_Task objective_
Turn the records below into a Markdown table with two columns, Row and Line. Give each line its own numbered row, skip blank lines, and leave the pictures out.

_Data in this exercise_
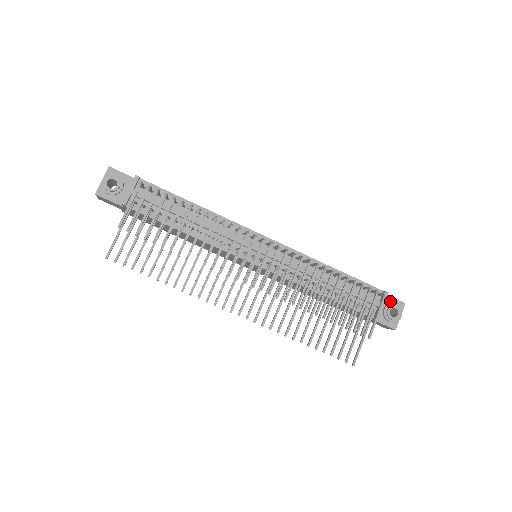
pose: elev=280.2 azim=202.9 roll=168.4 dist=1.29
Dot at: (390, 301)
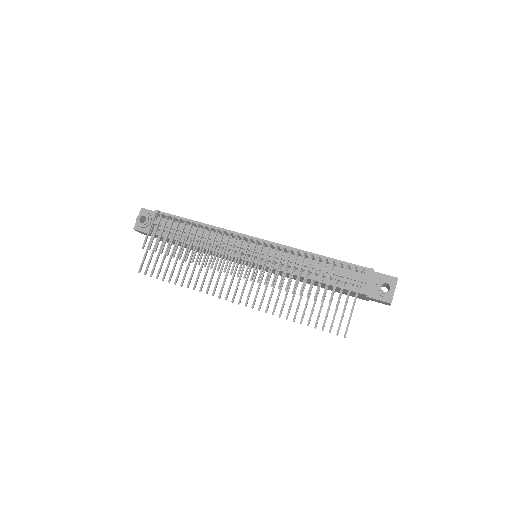
Dot at: (382, 278)
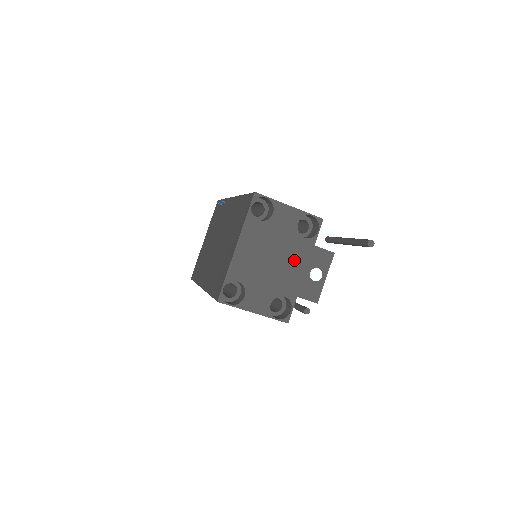
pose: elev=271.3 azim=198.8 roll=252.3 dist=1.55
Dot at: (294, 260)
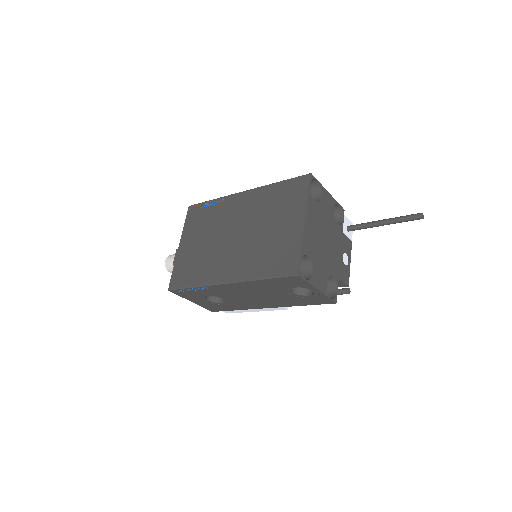
Dot at: (334, 243)
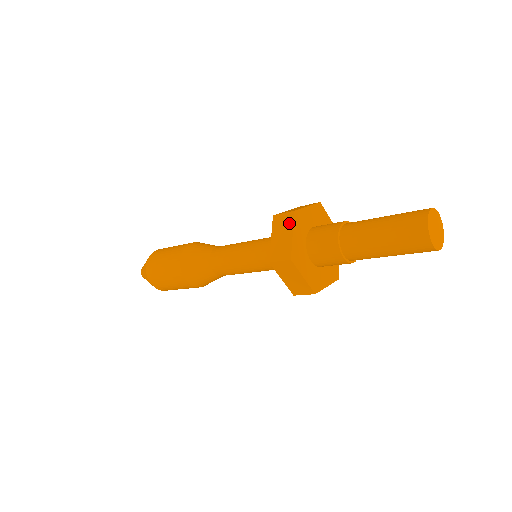
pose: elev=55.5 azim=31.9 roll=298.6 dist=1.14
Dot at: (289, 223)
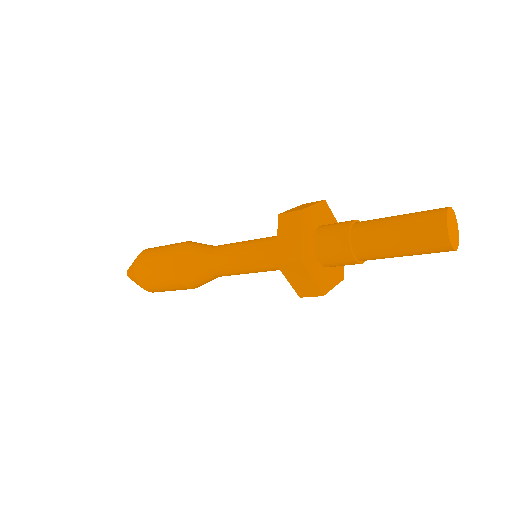
Dot at: (297, 223)
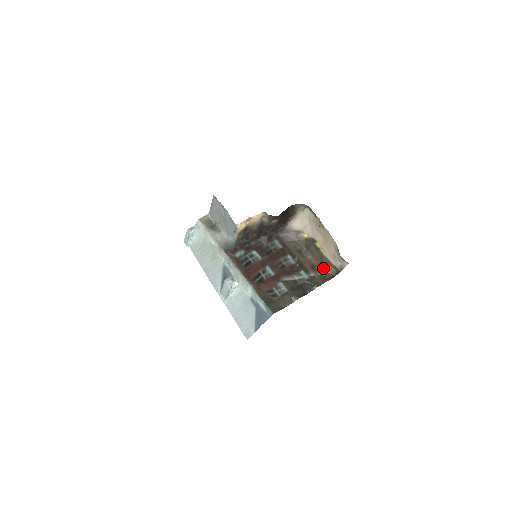
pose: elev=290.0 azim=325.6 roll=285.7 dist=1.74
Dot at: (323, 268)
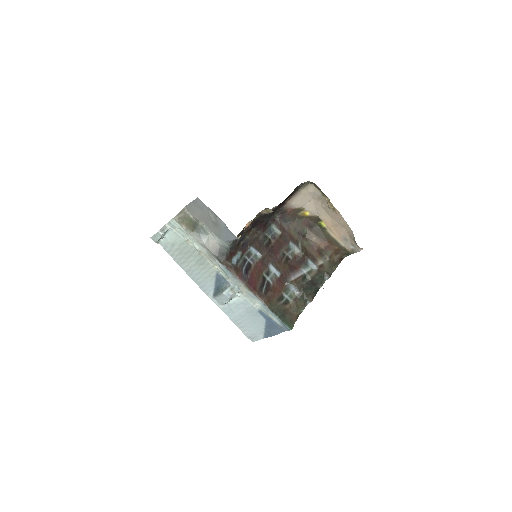
Dot at: (331, 251)
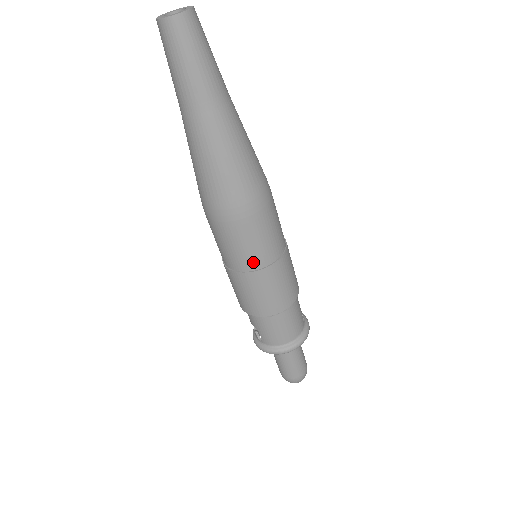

_Solution for this exercise_
| Row | Line |
|---|---|
| 1 | pose: elev=280.2 azim=202.9 roll=168.4 dist=1.29 |
| 2 | Dot at: (390, 301) |
| 3 | Dot at: (382, 278) |
| 4 | pose: elev=271.3 azim=198.8 roll=252.3 dist=1.55 |
| 5 | Dot at: (294, 260) |
| 6 | Dot at: (334, 243) |
| 7 | pose: elev=55.5 azim=31.9 roll=298.6 dist=1.14 |
| 8 | Dot at: (289, 223) |
| 9 | Dot at: (297, 223) |
| 10 | pose: elev=290.0 azim=325.6 roll=285.7 dist=1.74 |
| 11 | Dot at: (323, 268) |
| 12 | Dot at: (331, 251) |